10. Dezember 1999:

Heute grosser Bericht über die Post-Zensur der VgT-Nachrichten in den Thurgauer Zeitungen (Thurgauer Zeitung, Thurgauer Volksfreund, Thurgauer Volkszeitung, Thurgauer Tagblatt, Bodensee Tagblatt):

 

Erwin Kessler: «Meine Tierschutzarbeit ist am Ende»

Eine Million VgT-Nachrichten liegen zum Versand bereit – doch die Post verweigert deren Zustellung

Die schweizerische Post ist nicht mehr bereit, die Nachrichten des «Vereins gegen Tierfabriken» ohne Weiteres in alle Haushaltungen zu verteilen. Der VgT sei damit in seiner Existenz bedroht, sagt Präsident Erwin Kessler.

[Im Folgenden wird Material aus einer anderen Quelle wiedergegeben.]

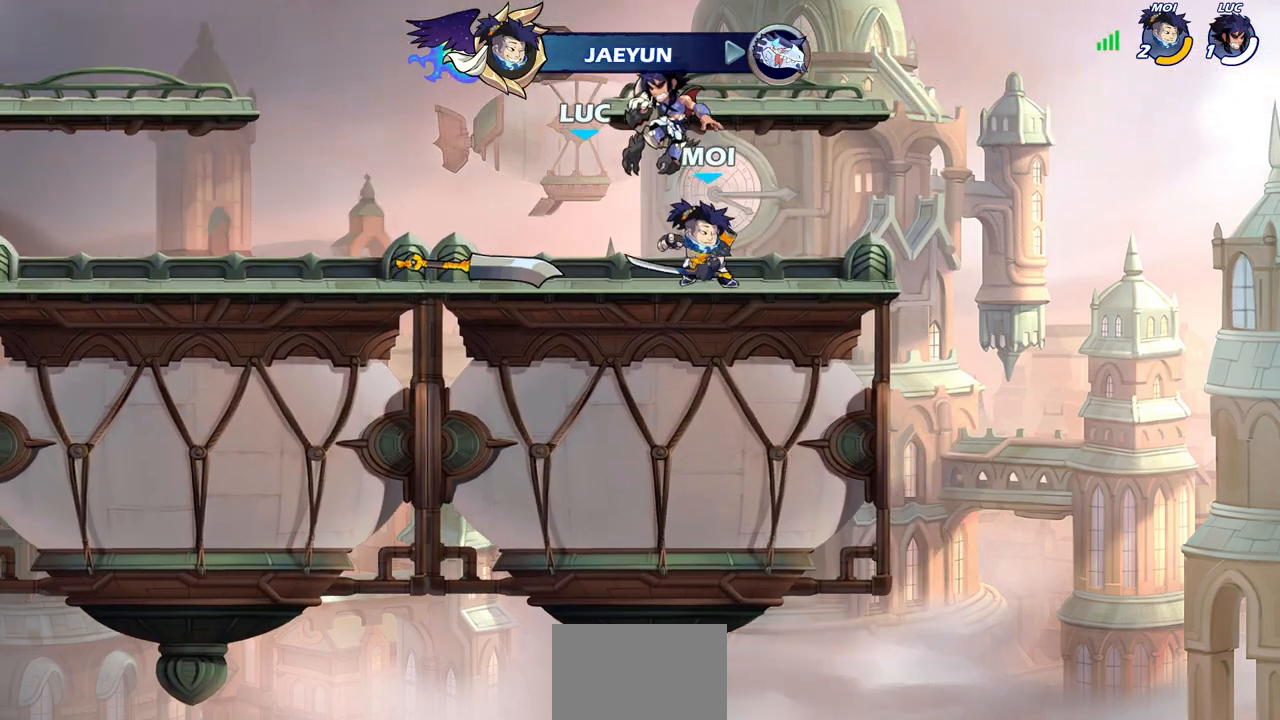
{"buttons": [], "left_stick": "center", "right_stick": "center", "events": []}
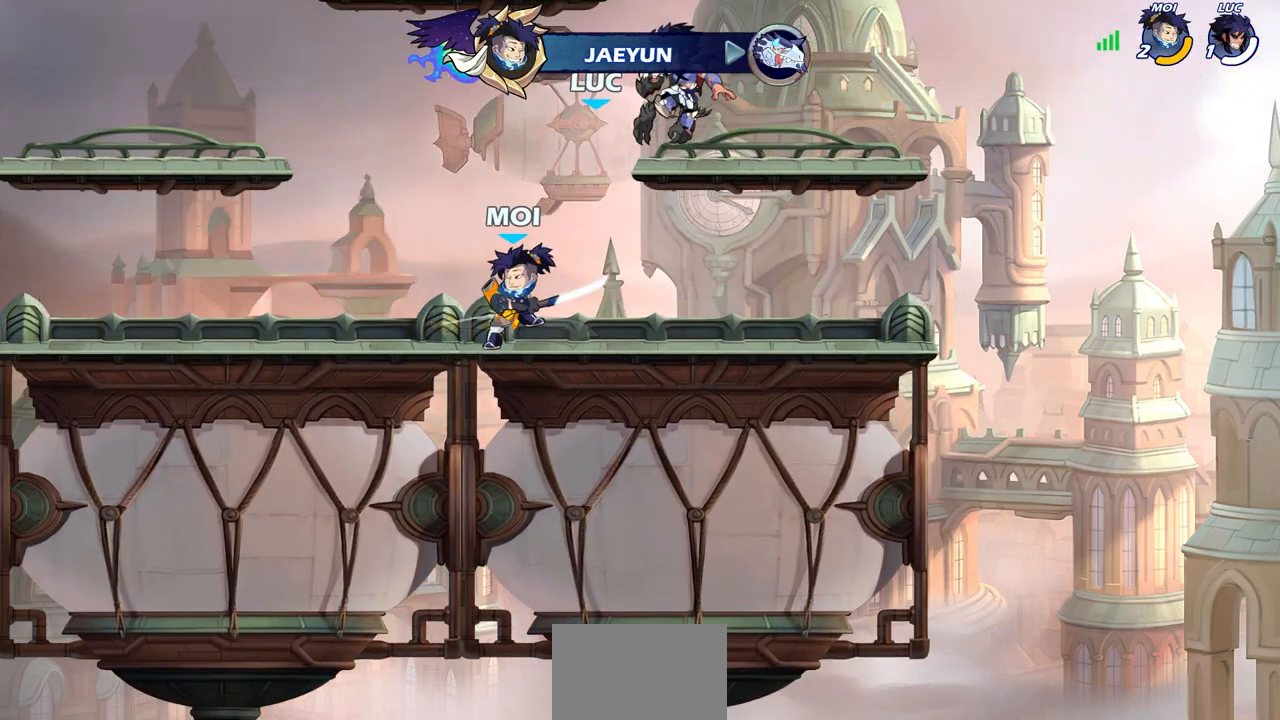
{"buttons": [], "left_stick": "center", "right_stick": "center", "events": []}
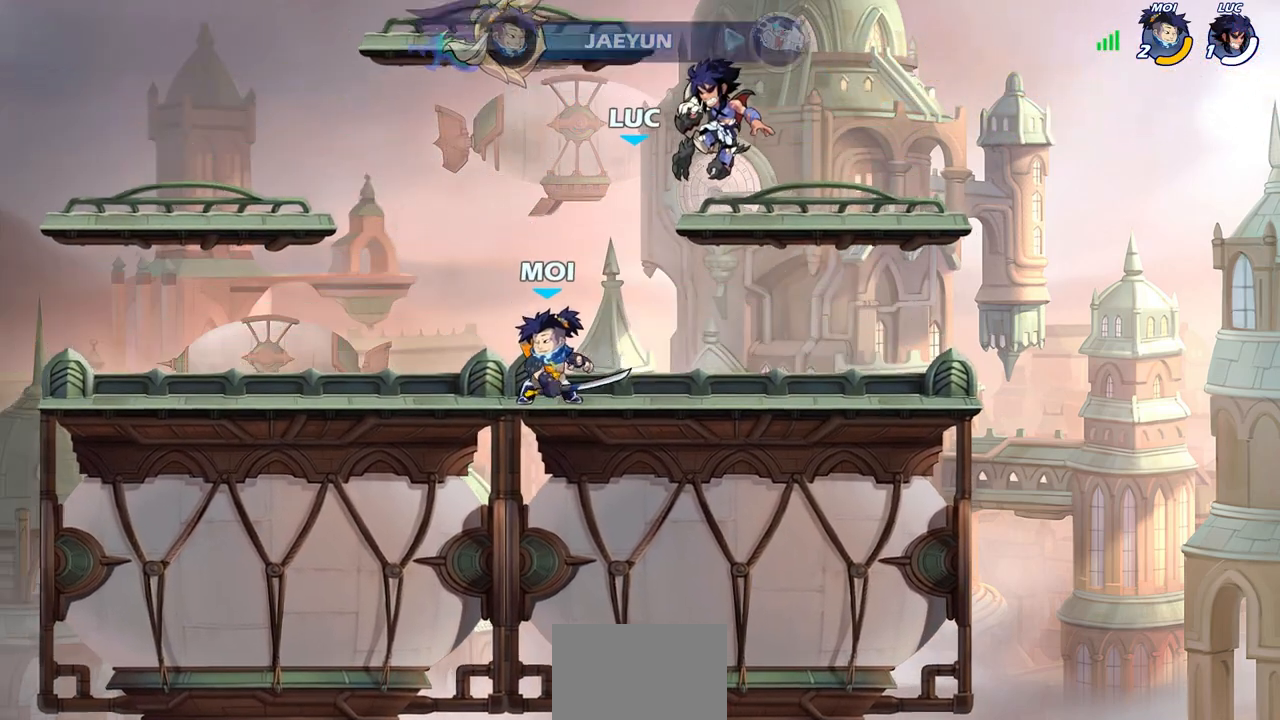
{"buttons": [], "left_stick": "center", "right_stick": "center", "events": []}
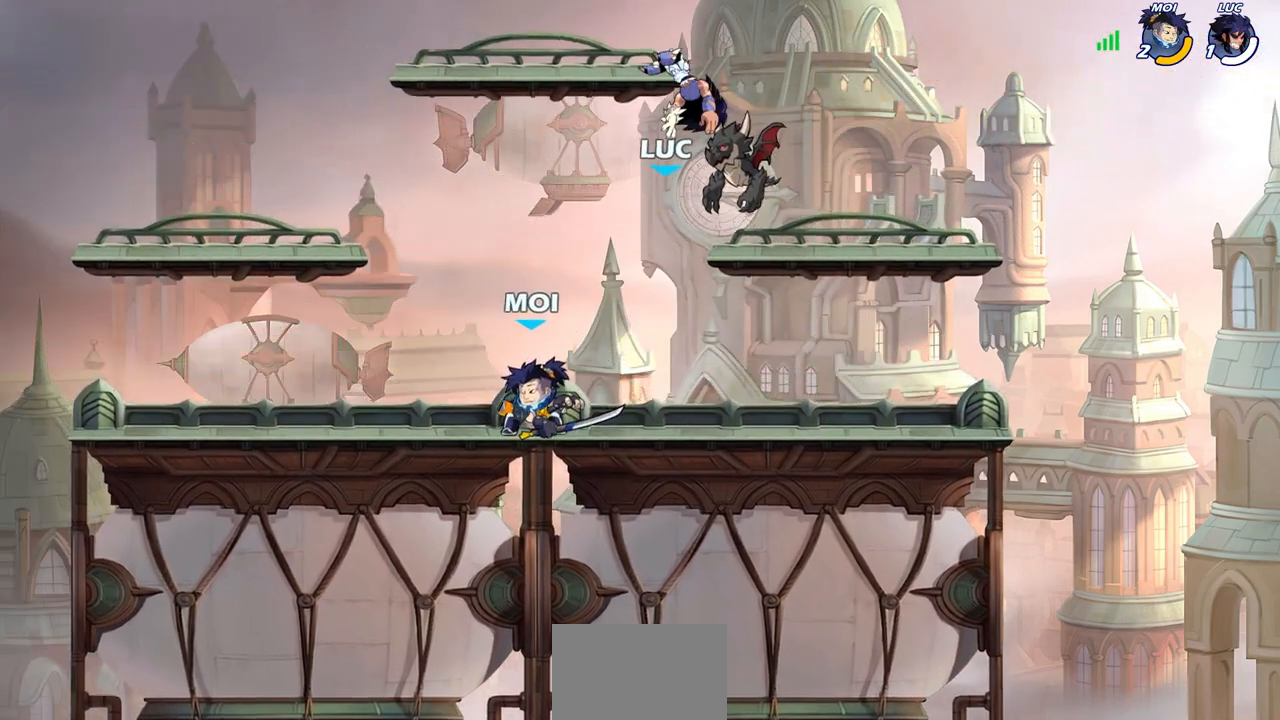
{"buttons": [], "left_stick": "left", "right_stick": "center", "events": [[417, "left_stick", "left"]]}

Für nächste Woche hatte Kessler eine Grossauflage seiner VgT-Nachrichten und des französischen Pendants, den Acusa-News, geplant: 1 Million Exemplare waren bereits bei der Hauptpost in St. Gallen abgeliefert worden, als die Post die Zustellung verweigerte. Schon die Normalauflage der VgT-Nachrichten beträgt 200'000; mit ihrer Weigerung entledigte sich die Post eines Grosskunden.

VgT faktisch lahmgelegt

Dafür, dass er fast ein Jahr lang vergebens recherchiert hatte und sein VgT nun faktisch lahmgelegt sei, wirkt Erwin Kessler erstaunlich gelassen: Mit diesem Entscheid der Post habe er schon länger gerechnet. Daher habe er auch seit geraumer Zeit nach Alternativen gesucht und festgestellt: Es gibt keine. Denn auch von sämtlichen privaten Zustelldiensten wird sein Verein boykottiert. Können aber die VgT-Nachrichten nicht in der breiten Öffentlichkeit gestreut werden, sei seine Arbeit zwecklos.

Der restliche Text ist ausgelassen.